→ About this exercise:
Reproduce verbatim the portion of the decentralized finance text below, starting with "And it’s in" and going on through "decentralized will emerge.".

→ Selected text:
::::::::

The ultimate goal of decentralization is to leverage software to make money more efficient and more customizable for individual needs. The best way to achieve decentralization is for for people to hold assets in non-custodial wallets — essentially to have access to easy-to-use personalized digital vaults that interact with outside services.
Storing assets in a non-custodial wallet lets people control the number of off-switches and take full advantage of the security enabled by holding a private key.
There is a purity in the idea, or at least a strong philosophical underpinning, that a person could use software deployed on the internet to securely share money, assets, or data with anyone else in the world, and not need layers of handlers in between.
Ultimately, a completely decentralized system offers total ownership. In some ways, it’s about self-reliance in a time of digital dependence. Maybe during the rise of artificial intelligence, this becomes even more important.
Of course, this ideal of frictionless movement of financial and information resources does have its potential downsides — easily moving money across jurisdictions and around the world helps criminals as much as it helps small businesses, or far-flung families, or people who just want to be able to store their own assets as the banking sector goes through a historic meltdown.
And in the last few months there have been a number of reports, both from the crypto industry (here’s a recap of a crypto crime in 2023 report) and from the federal government examining how decentralized finance tools particularly are used by criminal to launder money, conduct scams, and generally avoid the existing financial safety guardrails.
DeFi is in the spotlight because there is an uptick in criminal activity on its growing universe of apps and services. There is an uptick of criminal activity because there has been an explosion of growth in the DeFi sector.
One of the offshoots of that explosive growth in overall usage is the number of analytics and data services that allow DeFi users to query on-chain information and see what is happening in almost real-time. The proliferation of easy-to-use data analytics services gives an overall better picture of what is happening “on-chain.”
And it turns out there are a lot of scams, digital heists, and old-fashioned money laundering taking place on-chain. It’s not to say that this is a dominate use of DeFi. In fact, by comparison, it’s a relatively small portion of the overall market. And it’s not to say that there is anything particularly novel about on-chain financial crime.
In fact, most criminals probably still prefer to get paid in cash, and to launder money in cash. It’s easier to hide because there’s no trail. After all, there aren’t a whole lot of analytics companies making easy to digest dashboards about how each $100 bill is moving. And, while DeFi has a promising future, it is still dwarfed by the hard to trace dollar-backed system. As of 2022 there was 18.5 billion $100 bills in circulation around the world (the number continues to increase — it was half that amount in 2013).
The Treasury Department’s report even says as much, “this risk assessment recognizes that most money laundering, terrorist financing, and proliferation financing by volume and value of transactions occurs in fiat currency or otherwise outside the virtual asset ecosystem via more traditional methods.”
Nevertheless, one of the advantages of DeFi is the sense of transparency. What’s fascinating about the state of DeFi right now is that we can watch how money moves.
And it’s in the movement — or through the transparency of the the underlying public blockchain technology — that a real definition of decentralized will emerge.
Ultimately, the picture will start to show that decentralized apps and services that ultimately rely on traditional web2, centralized tech will run into regulatory and technical challenges, while apps and services that are built on the crypto primitives of permissionless access and private key management will be successful — and ultimately easier to understand.

::::::::

→ Excerpted data:
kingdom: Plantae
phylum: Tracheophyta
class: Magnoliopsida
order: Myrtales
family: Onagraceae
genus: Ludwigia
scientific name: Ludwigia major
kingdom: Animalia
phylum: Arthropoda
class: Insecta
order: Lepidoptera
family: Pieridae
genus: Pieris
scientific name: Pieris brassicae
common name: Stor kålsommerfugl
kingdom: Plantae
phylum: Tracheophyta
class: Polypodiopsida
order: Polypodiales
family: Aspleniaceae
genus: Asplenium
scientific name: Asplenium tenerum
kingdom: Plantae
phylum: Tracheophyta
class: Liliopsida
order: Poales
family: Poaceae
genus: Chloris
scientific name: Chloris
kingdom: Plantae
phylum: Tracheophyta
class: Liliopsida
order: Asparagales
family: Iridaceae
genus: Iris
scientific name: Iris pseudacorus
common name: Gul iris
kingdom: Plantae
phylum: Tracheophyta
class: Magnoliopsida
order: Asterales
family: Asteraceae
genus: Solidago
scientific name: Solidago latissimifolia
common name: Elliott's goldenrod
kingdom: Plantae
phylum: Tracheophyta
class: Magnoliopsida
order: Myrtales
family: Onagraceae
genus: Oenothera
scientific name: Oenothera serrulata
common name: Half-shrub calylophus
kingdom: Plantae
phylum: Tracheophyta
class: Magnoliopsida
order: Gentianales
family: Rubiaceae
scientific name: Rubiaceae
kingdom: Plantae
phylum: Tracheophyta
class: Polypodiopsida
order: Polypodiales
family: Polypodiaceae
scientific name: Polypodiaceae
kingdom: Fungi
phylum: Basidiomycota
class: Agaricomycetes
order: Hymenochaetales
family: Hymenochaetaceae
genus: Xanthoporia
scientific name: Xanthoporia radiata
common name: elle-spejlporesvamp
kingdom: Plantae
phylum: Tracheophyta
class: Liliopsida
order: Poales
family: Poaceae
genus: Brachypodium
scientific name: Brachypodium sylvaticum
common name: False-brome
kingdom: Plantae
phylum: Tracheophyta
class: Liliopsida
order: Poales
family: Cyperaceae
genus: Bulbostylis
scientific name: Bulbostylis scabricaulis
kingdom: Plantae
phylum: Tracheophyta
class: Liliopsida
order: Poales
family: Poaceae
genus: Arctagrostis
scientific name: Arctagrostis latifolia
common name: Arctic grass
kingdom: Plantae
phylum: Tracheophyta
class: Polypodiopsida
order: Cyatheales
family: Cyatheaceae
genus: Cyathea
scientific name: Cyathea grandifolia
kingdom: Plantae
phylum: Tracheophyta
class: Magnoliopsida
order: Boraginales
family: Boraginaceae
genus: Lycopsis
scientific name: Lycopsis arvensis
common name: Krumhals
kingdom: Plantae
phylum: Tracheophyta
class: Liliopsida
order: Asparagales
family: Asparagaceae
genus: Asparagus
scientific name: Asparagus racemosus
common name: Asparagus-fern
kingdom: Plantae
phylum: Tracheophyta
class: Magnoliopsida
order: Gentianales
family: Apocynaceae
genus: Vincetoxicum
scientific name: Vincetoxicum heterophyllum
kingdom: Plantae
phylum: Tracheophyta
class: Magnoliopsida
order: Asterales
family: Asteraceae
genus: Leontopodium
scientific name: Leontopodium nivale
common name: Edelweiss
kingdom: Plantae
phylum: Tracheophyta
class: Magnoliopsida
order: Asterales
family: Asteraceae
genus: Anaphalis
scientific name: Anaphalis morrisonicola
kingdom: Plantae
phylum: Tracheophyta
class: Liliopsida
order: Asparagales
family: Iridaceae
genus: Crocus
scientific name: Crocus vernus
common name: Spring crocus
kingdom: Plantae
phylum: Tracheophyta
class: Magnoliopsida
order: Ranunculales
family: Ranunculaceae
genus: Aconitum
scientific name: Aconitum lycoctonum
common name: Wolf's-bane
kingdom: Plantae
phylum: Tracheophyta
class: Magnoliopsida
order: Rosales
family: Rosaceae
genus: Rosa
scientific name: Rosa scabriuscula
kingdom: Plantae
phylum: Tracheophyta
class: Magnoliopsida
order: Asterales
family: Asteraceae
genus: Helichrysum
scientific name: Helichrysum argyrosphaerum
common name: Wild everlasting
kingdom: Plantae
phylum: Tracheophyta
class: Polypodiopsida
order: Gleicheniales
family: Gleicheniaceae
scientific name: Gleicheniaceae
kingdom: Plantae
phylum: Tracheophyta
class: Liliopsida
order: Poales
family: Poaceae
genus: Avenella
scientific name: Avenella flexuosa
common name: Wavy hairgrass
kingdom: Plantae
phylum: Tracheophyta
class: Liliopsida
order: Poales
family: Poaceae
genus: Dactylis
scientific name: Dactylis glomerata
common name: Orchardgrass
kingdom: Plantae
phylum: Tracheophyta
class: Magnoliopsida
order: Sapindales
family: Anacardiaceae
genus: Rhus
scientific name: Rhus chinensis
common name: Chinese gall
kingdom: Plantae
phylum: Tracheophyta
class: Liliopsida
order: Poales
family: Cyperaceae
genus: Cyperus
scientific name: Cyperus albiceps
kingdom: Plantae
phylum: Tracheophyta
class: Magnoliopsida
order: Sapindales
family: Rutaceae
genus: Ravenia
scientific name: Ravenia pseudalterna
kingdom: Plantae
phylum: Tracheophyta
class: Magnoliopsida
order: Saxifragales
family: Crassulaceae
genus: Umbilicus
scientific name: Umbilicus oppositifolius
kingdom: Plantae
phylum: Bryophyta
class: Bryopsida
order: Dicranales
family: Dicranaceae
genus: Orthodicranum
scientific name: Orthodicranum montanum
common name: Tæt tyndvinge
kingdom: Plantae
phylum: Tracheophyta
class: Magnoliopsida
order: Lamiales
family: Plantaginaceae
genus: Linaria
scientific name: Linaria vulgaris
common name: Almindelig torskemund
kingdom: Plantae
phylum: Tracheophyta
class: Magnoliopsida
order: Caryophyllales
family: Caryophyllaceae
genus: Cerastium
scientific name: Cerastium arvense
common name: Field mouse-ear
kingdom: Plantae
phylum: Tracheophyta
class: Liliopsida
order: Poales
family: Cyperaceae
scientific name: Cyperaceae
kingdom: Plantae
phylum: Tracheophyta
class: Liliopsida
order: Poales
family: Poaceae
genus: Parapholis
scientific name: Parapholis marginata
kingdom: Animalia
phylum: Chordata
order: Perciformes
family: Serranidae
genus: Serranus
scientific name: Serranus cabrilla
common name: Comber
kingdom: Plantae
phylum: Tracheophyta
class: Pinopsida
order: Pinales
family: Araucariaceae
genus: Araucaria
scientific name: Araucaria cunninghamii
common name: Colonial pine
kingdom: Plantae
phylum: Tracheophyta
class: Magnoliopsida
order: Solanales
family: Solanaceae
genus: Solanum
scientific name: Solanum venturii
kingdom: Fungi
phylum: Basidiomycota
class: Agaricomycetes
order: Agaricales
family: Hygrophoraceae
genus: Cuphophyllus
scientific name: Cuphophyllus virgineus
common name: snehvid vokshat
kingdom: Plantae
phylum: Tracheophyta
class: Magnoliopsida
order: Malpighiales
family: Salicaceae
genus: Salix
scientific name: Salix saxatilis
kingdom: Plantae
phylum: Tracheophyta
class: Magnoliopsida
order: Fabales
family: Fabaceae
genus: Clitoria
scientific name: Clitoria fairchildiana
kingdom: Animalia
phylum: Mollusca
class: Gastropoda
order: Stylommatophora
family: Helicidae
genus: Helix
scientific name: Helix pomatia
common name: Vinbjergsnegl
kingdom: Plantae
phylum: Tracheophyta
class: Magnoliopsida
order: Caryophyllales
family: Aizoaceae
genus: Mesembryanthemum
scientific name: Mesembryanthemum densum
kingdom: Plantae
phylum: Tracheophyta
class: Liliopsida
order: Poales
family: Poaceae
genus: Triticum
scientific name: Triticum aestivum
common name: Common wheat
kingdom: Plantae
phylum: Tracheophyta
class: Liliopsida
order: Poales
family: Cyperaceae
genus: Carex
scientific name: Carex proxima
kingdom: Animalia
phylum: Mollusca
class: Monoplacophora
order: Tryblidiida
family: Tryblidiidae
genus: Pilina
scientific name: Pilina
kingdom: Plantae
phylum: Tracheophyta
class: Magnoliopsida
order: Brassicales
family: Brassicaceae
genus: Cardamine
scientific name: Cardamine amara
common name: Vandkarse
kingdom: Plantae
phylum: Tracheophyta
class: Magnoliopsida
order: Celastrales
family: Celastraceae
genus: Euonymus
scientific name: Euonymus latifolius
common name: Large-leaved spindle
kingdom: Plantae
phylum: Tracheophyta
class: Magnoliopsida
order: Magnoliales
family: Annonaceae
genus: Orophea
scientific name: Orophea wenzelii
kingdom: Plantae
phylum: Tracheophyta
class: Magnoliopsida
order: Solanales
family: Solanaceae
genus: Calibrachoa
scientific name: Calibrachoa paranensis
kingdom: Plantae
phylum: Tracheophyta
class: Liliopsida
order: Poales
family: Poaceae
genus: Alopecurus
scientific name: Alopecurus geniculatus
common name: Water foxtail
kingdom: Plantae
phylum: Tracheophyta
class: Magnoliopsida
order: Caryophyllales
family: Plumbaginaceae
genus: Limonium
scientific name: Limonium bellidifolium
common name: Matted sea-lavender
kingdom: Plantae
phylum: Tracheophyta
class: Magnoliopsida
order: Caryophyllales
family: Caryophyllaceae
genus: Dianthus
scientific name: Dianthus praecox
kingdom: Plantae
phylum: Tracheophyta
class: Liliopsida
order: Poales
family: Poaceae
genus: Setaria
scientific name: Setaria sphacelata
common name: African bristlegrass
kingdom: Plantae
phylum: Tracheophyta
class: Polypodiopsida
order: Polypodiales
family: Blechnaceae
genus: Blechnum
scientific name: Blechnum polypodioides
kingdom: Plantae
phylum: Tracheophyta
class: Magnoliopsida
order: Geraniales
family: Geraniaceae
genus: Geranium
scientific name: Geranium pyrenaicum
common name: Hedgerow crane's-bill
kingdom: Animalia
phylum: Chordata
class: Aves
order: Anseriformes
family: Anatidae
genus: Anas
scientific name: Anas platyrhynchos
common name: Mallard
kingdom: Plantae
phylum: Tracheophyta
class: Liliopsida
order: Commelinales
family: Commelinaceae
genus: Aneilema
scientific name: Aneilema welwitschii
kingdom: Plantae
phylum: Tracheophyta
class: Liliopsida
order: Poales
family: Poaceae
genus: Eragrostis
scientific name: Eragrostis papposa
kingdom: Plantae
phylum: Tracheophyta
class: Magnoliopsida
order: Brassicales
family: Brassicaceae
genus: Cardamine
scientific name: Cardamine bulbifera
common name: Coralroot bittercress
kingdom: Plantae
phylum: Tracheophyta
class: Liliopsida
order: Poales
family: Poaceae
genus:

::::::::

→ Response to the task:
And it’s in the movement — or through the transparency of the the underlying public blockchain technology — that a real definition of decentralized will emerge.